EXERCISE - The answer must be the full listing, reproduced word for word.

SOURCE DATA -
= = =

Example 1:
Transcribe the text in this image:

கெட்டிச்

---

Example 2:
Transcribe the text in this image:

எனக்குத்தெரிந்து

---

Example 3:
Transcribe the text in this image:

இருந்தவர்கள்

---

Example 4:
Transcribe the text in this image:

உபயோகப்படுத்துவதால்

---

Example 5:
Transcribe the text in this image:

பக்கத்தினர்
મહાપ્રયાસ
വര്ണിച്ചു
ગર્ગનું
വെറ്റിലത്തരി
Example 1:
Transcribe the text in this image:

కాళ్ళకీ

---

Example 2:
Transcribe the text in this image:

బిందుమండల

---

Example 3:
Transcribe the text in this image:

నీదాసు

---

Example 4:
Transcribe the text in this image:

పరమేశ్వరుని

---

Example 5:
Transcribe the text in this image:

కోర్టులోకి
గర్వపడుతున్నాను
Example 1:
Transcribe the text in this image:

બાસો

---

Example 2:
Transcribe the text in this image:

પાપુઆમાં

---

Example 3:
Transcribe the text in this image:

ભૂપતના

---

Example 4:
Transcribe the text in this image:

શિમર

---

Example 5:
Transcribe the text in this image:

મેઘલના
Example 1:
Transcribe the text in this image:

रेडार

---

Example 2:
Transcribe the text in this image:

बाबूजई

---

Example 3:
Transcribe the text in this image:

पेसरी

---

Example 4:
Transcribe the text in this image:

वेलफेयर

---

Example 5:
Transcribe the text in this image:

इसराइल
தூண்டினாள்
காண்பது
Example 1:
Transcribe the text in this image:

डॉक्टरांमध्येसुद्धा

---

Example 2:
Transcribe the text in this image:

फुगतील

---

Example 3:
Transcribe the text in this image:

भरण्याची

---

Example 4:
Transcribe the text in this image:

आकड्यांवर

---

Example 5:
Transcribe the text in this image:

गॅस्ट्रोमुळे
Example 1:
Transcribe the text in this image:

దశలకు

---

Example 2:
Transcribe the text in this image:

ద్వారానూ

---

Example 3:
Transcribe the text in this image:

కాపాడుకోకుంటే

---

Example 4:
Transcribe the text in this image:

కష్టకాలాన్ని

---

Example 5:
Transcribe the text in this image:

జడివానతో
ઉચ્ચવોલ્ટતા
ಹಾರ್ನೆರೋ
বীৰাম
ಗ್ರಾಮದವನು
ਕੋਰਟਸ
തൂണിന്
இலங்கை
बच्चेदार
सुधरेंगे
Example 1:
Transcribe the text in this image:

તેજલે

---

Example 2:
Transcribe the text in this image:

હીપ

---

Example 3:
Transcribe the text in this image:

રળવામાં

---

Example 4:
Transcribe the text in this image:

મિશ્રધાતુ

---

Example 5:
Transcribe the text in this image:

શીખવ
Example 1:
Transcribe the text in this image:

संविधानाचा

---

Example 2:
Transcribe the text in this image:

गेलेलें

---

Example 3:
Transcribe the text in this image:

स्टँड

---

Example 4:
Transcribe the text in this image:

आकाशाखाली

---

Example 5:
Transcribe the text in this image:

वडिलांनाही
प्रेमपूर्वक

= = =

ANSWER TO THIS EXERCISE -
Example 1:
Transcribe the text in this image:

கெட்டிச்

---

Example 2:
Transcribe the text in this image:

எனக்குத்தெரிந்து

---

Example 3:
Transcribe the text in this image:

இருந்தவர்கள்

---

Example 4:
Transcribe the text in this image:

உபயோகப்படுத்துவதால்

---

Example 5:
Transcribe the text in this image:

பக்கத்தினர்
મહાપ્રયાસ
വര്ണിച്ചു
ગર્ગનું
വെറ്റിലത്തരി
Example 1:
Transcribe the text in this image:

కాళ్ళకీ

---

Example 2:
Transcribe the text in this image:

బిందుమండల

---

Example 3:
Transcribe the text in this image:

నీదాసు

---

Example 4:
Transcribe the text in this image:

పరమేశ్వరుని

---

Example 5:
Transcribe the text in this image:

కోర్టులోకి
గర్వపడుతున్నాను
Example 1:
Transcribe the text in this image:

બાસો

---

Example 2:
Transcribe the text in this image:

પાપુઆમાં

---

Example 3:
Transcribe the text in this image:

ભૂપતના

---

Example 4:
Transcribe the text in this image:

શિમર

---

Example 5:
Transcribe the text in this image:

મેઘલના
Example 1:
Transcribe the text in this image:

रेडार

---

Example 2:
Transcribe the text in this image:

बाबूजई

---

Example 3:
Transcribe the text in this image:

पेसरी

---

Example 4:
Transcribe the text in this image:

वेलफेयर

---

Example 5:
Transcribe the text in this image:

इसराइल
தூண்டினாள்
காண்பது
Example 1:
Transcribe the text in this image:

डॉक्टरांमध्येसुद्धा

---

Example 2:
Transcribe the text in this image:

फुगतील

---

Example 3:
Transcribe the text in this image:

भरण्याची

---

Example 4:
Transcribe the text in this image:

आकड्यांवर

---

Example 5:
Transcribe the text in this image:

गॅस्ट्रोमुळे
Example 1:
Transcribe the text in this image:

దశలకు

---

Example 2:
Transcribe the text in this image:

ద్వారానూ

---

Example 3:
Transcribe the text in this image:

కాపాడుకోకుంటే

---

Example 4:
Transcribe the text in this image:

కష్టకాలాన్ని

---

Example 5:
Transcribe the text in this image:

జడివానతో
ઉચ્ચવોલ્ટતા
ಹಾರ್ನೆರೋ
বীৰাম
ಗ್ರಾಮದವನು
ਕੋਰਟਸ
തൂണിന്
இலங்கை
बच्चेदार
सुधरेंगे
Example 1:
Transcribe the text in this image:

તેજલે

---

Example 2:
Transcribe the text in this image:

હીપ

---

Example 3:
Transcribe the text in this image:

રળવામાં

---

Example 4:
Transcribe the text in this image:

મિશ્રધાતુ

---

Example 5:
Transcribe the text in this image:

શીખવ
Example 1:
Transcribe the text in this image:

संविधानाचा

---

Example 2:
Transcribe the text in this image:

गेलेलें

---

Example 3:
Transcribe the text in this image:

स्टँड

---

Example 4:
Transcribe the text in this image:

आकाशाखाली

---

Example 5:
Transcribe the text in this image:

वडिलांनाही
प्रेमपूर्वक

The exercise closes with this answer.